Nous commençons par chercher notre hôtel pour y laisser nos sacs à dos...Au lieu indiqué sur les cartes (Mapsme et Google Maps) point d'hôtel. En interrogeant les passants, nous apprenons qu'il existe bien, mais sur une autre rue, un peu plus éloignée du centre. Il s'avère qu'il est situé tout en bas du village, près d'un pont suspendu qui franchit le torrent. Y descendre est déjà un exercice en soi, en remonter un entraînement à la montagne. Il est fermé : personne pour nous accueillir, et seulement un numéro de téléphone...aux États-Unis. Des voisins et passants nous donnent des informations contradictoires. Nous laissons un message, à l'ancienne, c'est à dire un billet écrit avec notre numéro de téléphone bolivien. Et nous remontons au village.
Voilà ce que c'est de voyager en basse saison...
Passé l'heure prévue du check-in, nous nous mettons en recherche d'un autre hôtel. On en visite deux, mal tenus, sales, avant d'en trouver un 3è un peu mieux, avec une belle vue...sur les nuages. On ne voit pas le fond de la gorge qu'il domine pourtant. L'hôtel Mirador.

On se promène un peu aux alentours, sous la pluie parfois.

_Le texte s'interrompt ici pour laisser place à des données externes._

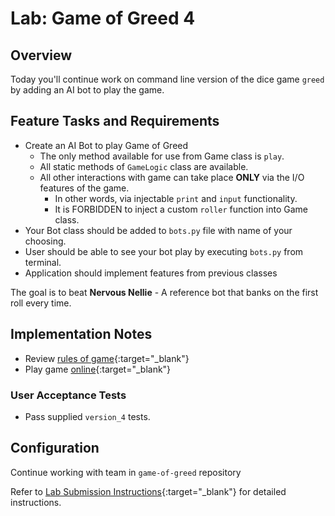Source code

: # Lab: Game of Greed 4

## Overview

Today you'll continue work on command line version of the dice game `greed` by adding an AI bot to play the game.

## Feature Tasks and Requirements

- Create an AI Bot to play Game of Greed
  - The only method available for use from Game class is `play`.
  - All static methods of `GameLogic` class are available.
  - All other interactions with game can take place **ONLY** via the I/O features of the game.
    - In other words, via injectable `print` and `input` functionality.
    - It is FORBIDDEN to inject a custom `roller` function into Game class.
- Your Bot class should be added to `bots.py` file with name of your choosing.
- User should be able to see your bot play by executing `bots.py` from terminal.
- Application should implement features from previous classes

The goal is to beat **Nervous Nellie** - A reference bot that banks on the first roll every time.

## Implementation Notes

- Review [rules of game](https://en.wikipedia.org/wiki/Dice_10000){:target="_blank"}
- Play game [online](http://www.playonlinedicegames.com/farkle){:target="_blank"}

### User Acceptance Tests

- Pass supplied `version_4` tests.

## Configuration

Continue working with team in `game-of-greed` repository

Refer to [Lab Submission Instructions](../../../reference/submission-instructions/labs/){:target="_blank"} for detailed instructions.
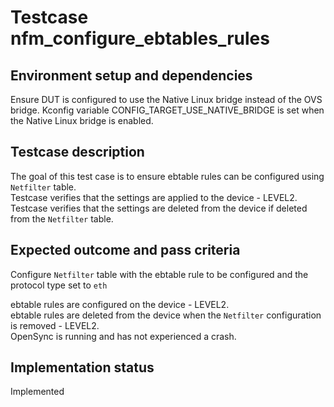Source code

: # Testcase nfm_configure_ebtables_rules

## Environment setup and dependencies

Ensure DUT is configured to use the Native Linux bridge instead of the OVS bridge. Kconfig variable
CONFIG_TARGET_USE_NATIVE_BRIDGE is set when the Native Linux bridge is enabled.

## Testcase description

The goal of this test case is to ensure ebtable rules can be configured using `Netfilter` table.\
Testcase verifies that
the settings are applied to the device - LEVEL2.\
Testcase verifies that the settings are deleted from the device if
deleted from the `Netfilter` table.

## Expected outcome and pass criteria

Configure `Netfilter` table with the ebtable rule to be configured and the protocol type set to `eth`

ebtable rules are configured on the device - LEVEL2.\
ebtable rules are deleted from the device when the `Netfilter`
configuration is removed - LEVEL2.\
OpenSync is running and has not experienced a crash.

## Implementation status

Implemented
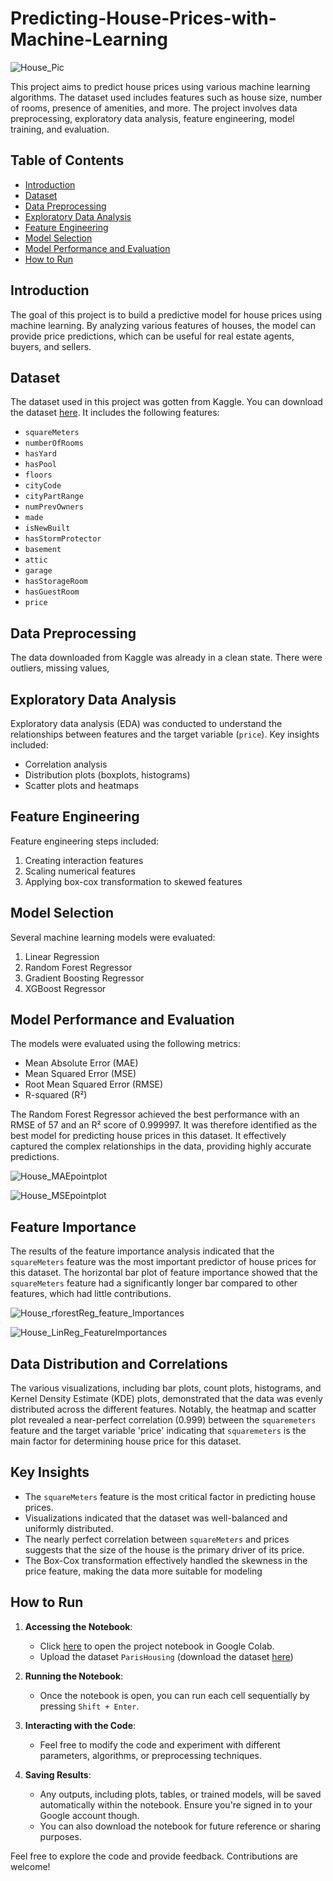 # Predicting-House-Prices-with-Machine-Learning

![House_Pic](https://github.com/user-attachments/assets/f1d45412-0dae-4f6d-bc1e-c92b22380030)

This project aims to predict house prices using various machine learning algorithms. The dataset used includes features such as house size, number of rooms, presence of amenities, and more. The project involves data preprocessing, exploratory data analysis, feature engineering, model training, and evaluation.

## Table of Contents

- [Introduction](#introduction)
- [Dataset](#dataset)
- [Data Preprocessing](#data-preprocessing)
- [Exploratory Data Analysis](#exploratory-data-analysis)
- [Feature Engineering](#feature-engineering)
- [Model Selection](#model-selection)
- [Model Performance and Evaluation](#model-performance-and-evaluation)
- [How to Run](#how-to-run)

## Introduction

The goal of this project is to build a predictive model for house prices using machine learning. By analyzing various features of houses, the model can provide price predictions, which can be useful for real estate agents, buyers, and sellers.

## Dataset

The dataset used in this project was gotten from Kaggle. You can download the dataset [here](https://www.kaggle.com/datasets/mssmartypants/paris-housing-price-prediction). It includes the following features:

- `squareMeters`
- `numberOfRooms`
- `hasYard`
- `hasPool`
- `floors`
- `cityCode`
- `cityPartRange`
- `numPrevOwners`
- `made`
- `isNewBuilt`
- `hasStormProtector`
- `basement`
- `attic`
- `garage`
- `hasStorageRoom`
- `hasGuestRoom`
- `price`

## Data Preprocessing

The data downloaded from Kaggle was already in a clean state. There were outliers, missing values, 

## Exploratory Data Analysis

Exploratory data analysis (EDA) was conducted to understand the relationships between features and the target variable (`price`). Key insights included:

- Correlation analysis
- Distribution plots (boxplots, histograms)
- Scatter plots and heatmaps

## Feature Engineering

Feature engineering steps included:

1. Creating interaction features
2. Scaling numerical features
3. Applying box-cox transformation to skewed features

## Model Selection

Several machine learning models were evaluated:

1. Linear Regression
2. Random Forest Regressor
3. Gradient Boosting Regressor
4. XGBoost Regressor

## Model Performance and Evaluation

The models were evaluated using the following metrics:

- Mean Absolute Error (MAE)
- Mean Squared Error (MSE)
- Root Mean Squared Error (RMSE)
- R-squared (R²)

The Random Forest Regressor achieved the best performance with an RMSE of 57 and an R² score of 0.999997. It was  therefore identified as the best model for predicting house prices in this dataset. It effectively captured the complex relationships in the data, providing highly accurate predictions.

![House_MAEpointplot](https://github.com/user-attachments/assets/0150312b-5f20-48ec-b835-c356a18cc8fc)

![House_MSEpointplot](https://github.com/user-attachments/assets/2b6ef180-7a94-443f-bd24-e0424d0bec09)

## Feature Importance
The results of the feature importance analysis indicated that the `squareMeters` feature was the most important predictor of house prices for this dataset. The horizontal bar plot of feature importance showed that the `squareMeters` feature had a significantly longer bar compared to other features, which had little contributions.

![House_rforestReg_feature_Importances](https://github.com/user-attachments/assets/3cc009a1-fb3b-4f8b-a95a-5235573b4261)

![House_LinReg_FeatureImportances](https://github.com/user-attachments/assets/20e13bb3-bb74-46e2-8291-e8a5a435b768)

## Data Distribution and Correlations
The various visualizations, including bar plots, count plots, histograms, and Kernel Density Estimate (KDE) plots, demonstrated that the data was evenly distributed across the different features. Notably, the heatmap and scatter plot revealed a near-perfect correlation (0.999) between the `squaremeters` feature and the target variable 'price' indicating that `squaremeters` is the main factor for determining house price for this dataset.

## Key Insights 
- The `squareMeters`  feature is the most critical factor in predicting house prices.
- Visualizations indicated that the dataset was well-balanced and uniformly distributed.
- The nearly perfect correlation between `squareMeters` and prices suggests that the size of the house is the primary driver of its price.
- The Box-Cox transformation effectively handled the skewness in the price feature, making the data more suitable for modeling



## How to Run

1. **Accessing the Notebook**:
   - Click [here](https://colab.research.google.com/drive/1FC27kAr9PnNgBwkypdU2B6EnaWq24j1H?usp=sharing) to open the project notebook in Google Colab.
   - Upload the dataset `ParisHousing` (download the dataset [here](https://www.kaggle.com/datasets/mssmartypants/paris-housing-price-prediction))

2. **Running the Notebook**:
   - Once the notebook is open, you can run each cell sequentially by pressing `Shift + Enter`.

3. **Interacting with the Code**:
   - Feel free to modify the code and experiment with different parameters, algorithms, or preprocessing techniques.

4. **Saving Results**:
   - Any outputs, including plots, tables, or trained models, will be saved automatically within the notebook. Ensure you're signed in to your Google account though.
   - You can also download the notebook for future reference or sharing purposes.


Feel free to explore the code and provide feedback. Contributions are welcome!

L'office de tourisme est fermé et personne ne sait pourquoi. 


Rio San Cristóbal et le pont suspendu



Cette dame fait des bouquets de genêt (retama) pour revendre

Magnifique panorama sur les nuages

Nouvelles constructions au bord du vide sur des terrains qui ne demandent qu'à s'ébouler sous l'effet de la pluie


Plaza Penaranda

D'après nos informations, la gruta (grotte) de San Pedro est la seule chose que l'on puisse aller voir, compte tenu de la météo. Tous les autres centres d'intérêt repose sur les panoramas sur les vallées et les sommets.